Traktowanie Palestyńczyków przez Żydów ubliża ich godności jako Arabom-Muzułmanom podległym Żydom. Natomiast ironia losu Palestyńczyków polega na tym, że żyją oni w upokorzeniu a jednocześnie znajdują się w warunkach życia bardziej nowoczesnych niż warunki życia wielu Arabów w państwach arabskich. Arabowie-obywatele Izraela głosują w wyborach, są członkami Knessetu, uczęszczają do szkół państwowych oraz mają własne sądy muzułmańskie – ale żyją w państwie oficjalnie żydowskim, w którym stanowią obywatelami drugiej czy trzeciej klasy i czują się tym upokorzeni.
W oczach Petera Beinarta istnieją dwa Izraele. Jeden w granicach z 1964 roku i drugi na ziemiach nielegalnie okupowanych, co powoduje stały stan wojenny między Żydami i Palestyńczykami walczącymi w szeregach religijnej partii Hamas stworzonej początkowo przez samych Żydów jako opozycji przeciwko PLO Arafata. Obecnie Hamas walczy o niepodległość Arabów na terenie Gazy, zwłaszcza od czasu wygranych wyborów w 2006 roku, wówczas Hamas był zaklasyfikowany przez USA, dzięki lobby żydowskiemu, jako „organizacja terrorystyczna”.
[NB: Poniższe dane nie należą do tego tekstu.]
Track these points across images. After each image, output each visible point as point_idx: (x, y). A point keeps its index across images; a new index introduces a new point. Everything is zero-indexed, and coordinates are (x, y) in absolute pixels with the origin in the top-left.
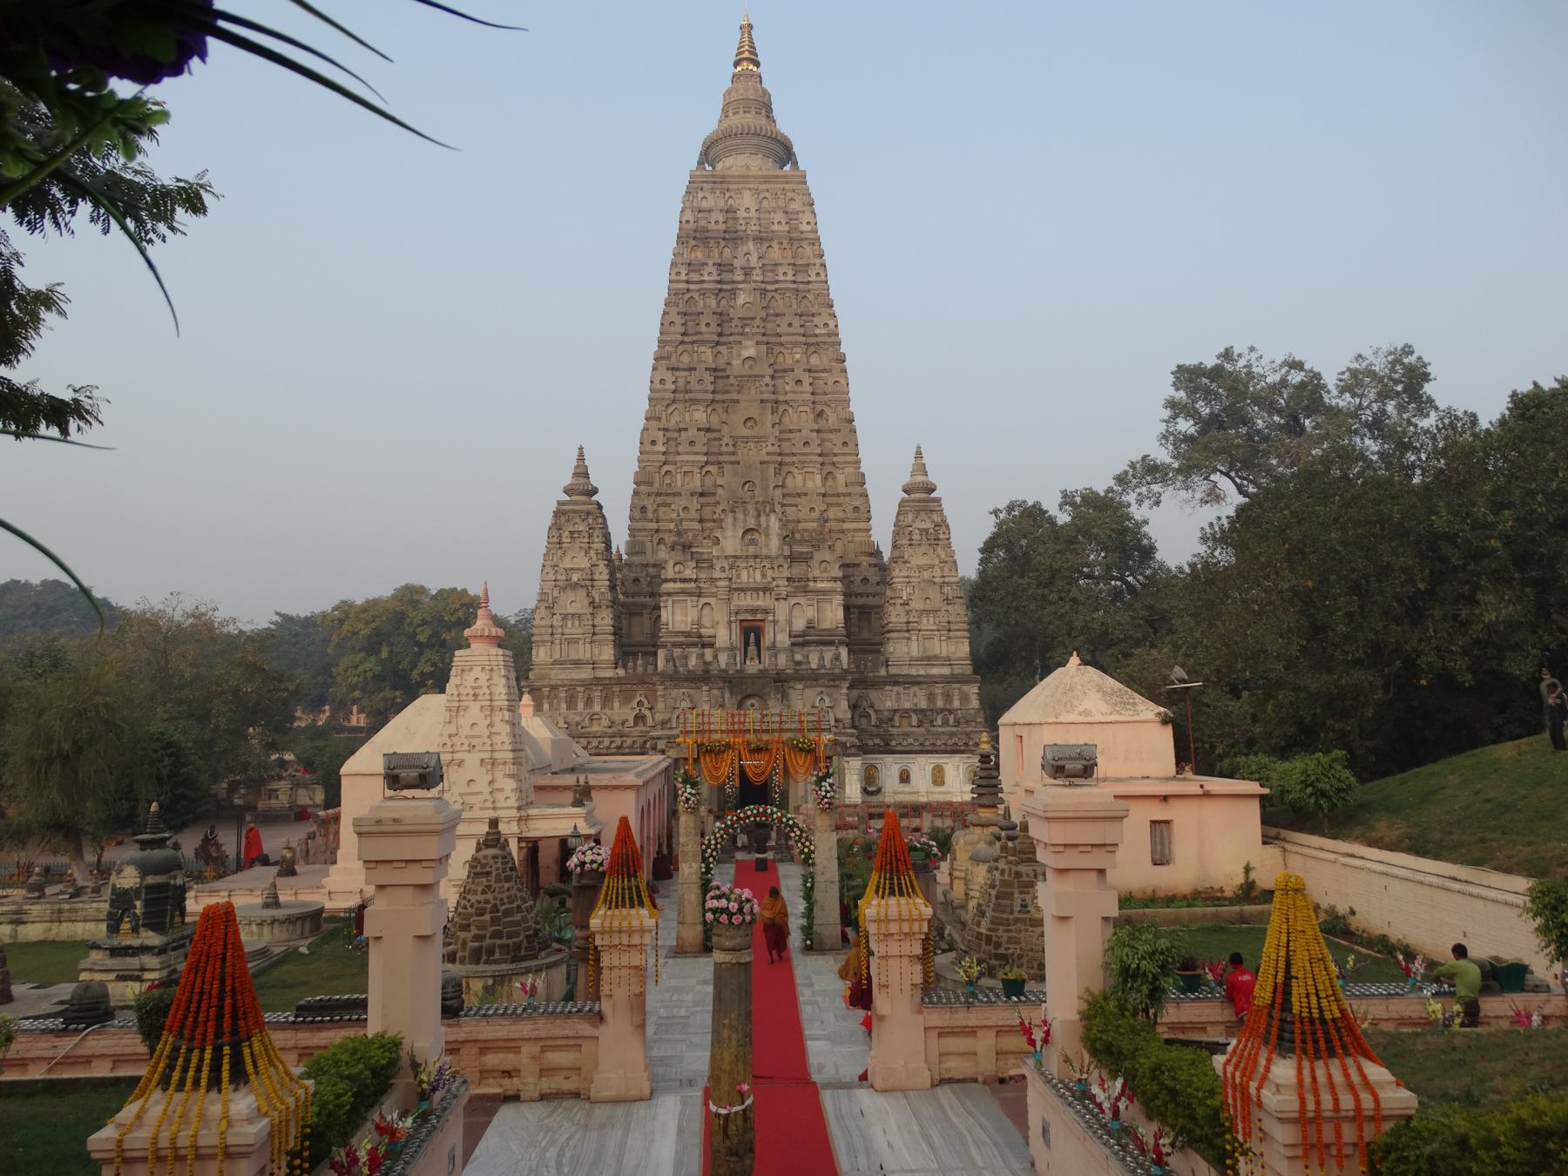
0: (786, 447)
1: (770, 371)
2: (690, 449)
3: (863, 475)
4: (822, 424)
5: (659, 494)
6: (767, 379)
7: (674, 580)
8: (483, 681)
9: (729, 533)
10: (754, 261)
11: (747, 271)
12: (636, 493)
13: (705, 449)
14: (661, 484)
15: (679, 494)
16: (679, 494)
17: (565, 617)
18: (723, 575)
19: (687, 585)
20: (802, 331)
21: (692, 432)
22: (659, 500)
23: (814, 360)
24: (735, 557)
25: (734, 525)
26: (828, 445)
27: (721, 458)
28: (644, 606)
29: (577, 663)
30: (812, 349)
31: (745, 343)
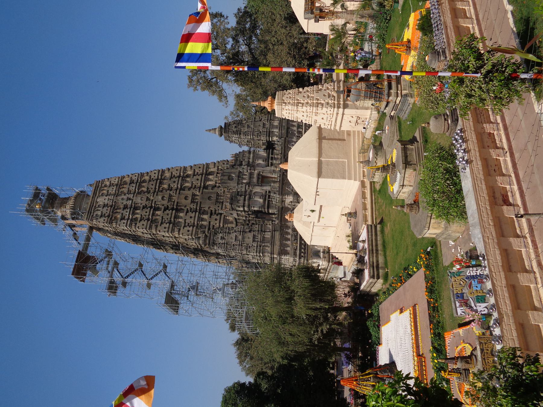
2: (193, 218)
3: (212, 163)
6: (171, 192)
9: (228, 185)
10: (125, 197)
11: (129, 199)
15: (210, 222)
16: (210, 222)
17: (254, 241)
25: (225, 183)
29: (273, 237)
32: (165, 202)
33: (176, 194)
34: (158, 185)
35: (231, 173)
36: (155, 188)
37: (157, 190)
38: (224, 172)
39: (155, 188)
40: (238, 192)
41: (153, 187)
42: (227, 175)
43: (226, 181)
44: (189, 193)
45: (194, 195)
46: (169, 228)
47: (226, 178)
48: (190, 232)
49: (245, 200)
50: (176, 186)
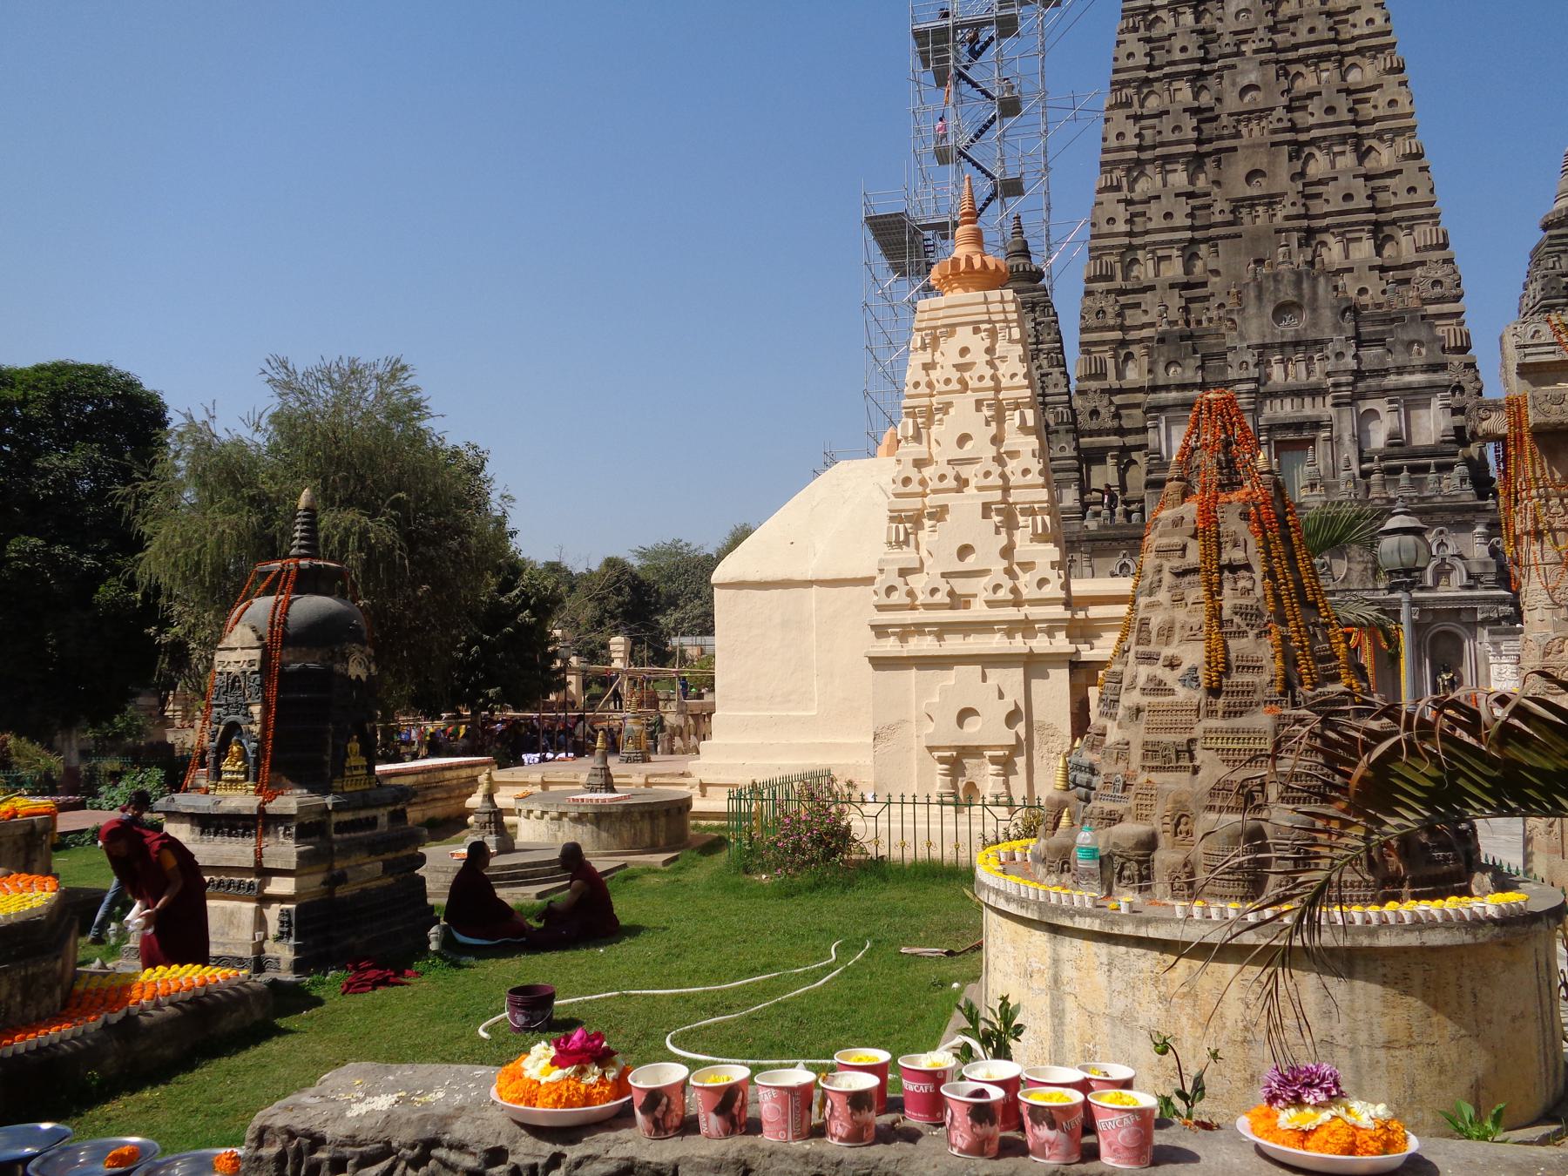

Natomiast Hezbolla walczy w Libanie przeciwko próbom Izraela zagarnięcia delty rzeki Litani w celu zaopatrywania nowoczesnego państwa Izrael w brakującą Żydom wodę. Beinart opisuje bardzo krytycznie prześladowanie Palestyńczyków przez Żydów, jak też czyni to Rabin Hershel Schachter z Jeshiva University.
Ciekawe jest, że w krytyce syjonizmu przez Beinarta nie poruszona jest sprawa podstawowa a mianowicie fakt, że w roku 1800 w Palestynie żyło 268,000 Arabów i tylko 6,700 Żydów, w 1880 roku 525,000 Arabów i 24,000 Żydów, w 1915 roku 590,000 Arabów i 87,000 Żydów, w 1931 roku 837,000 Arabów i 174,000 Żydów oraz w 1947 roku 1,310,000 Arabów i 630,000 Żydów.
W ramach Zimnej Wojny Moskwa chciała rozpętać konflikt Arabów z Żydami i zdobyć wpływy na Bliskim Wschodzie wśród bogatych w paliwo państw arabskich. Pierwszym krokiem było dramatyczne zwiększenie ilości Żydów w Palestynie za pomocą pogromów kontrolowanych przez NKWD przy pomocy syjonistów. Wielu Żydów opuściło Polskę po 1946 roku wśród ponad 700,000 Żydów wypędzonych na Zachód przez NKWD z krajów satelickich. Do Palestyny wówczas dotarło 232,000 Żydów a reszta wolała osiedlić się w USA, Francji, etc.
W sumie po wojnie, dodając pogromy w państwach arabskich, około półtora miliona Żydów zostało wypędzonych ze swoich miejsc zamieszkania żeby połowa tej liczby dotarła do Palestyny. W marcu 1947 roku sowiecki ambasador przy ONZ, Andrej Gromyko, zgłosił pierwszy w historii skuteczny wniosek stworzenia państwa Izrael w Palestynie. Obecnie 65 lat później Peter Beinart, w obliczu bardzo niebezpiecznej walki w obronie monopolu nuklearnego Izraela na Bliskim Wschodzie przeciwko Iranowi, uważa, że największym zagrożeniem dla istnienia Izraela są obecnie rządzący tym państwem Żydzi.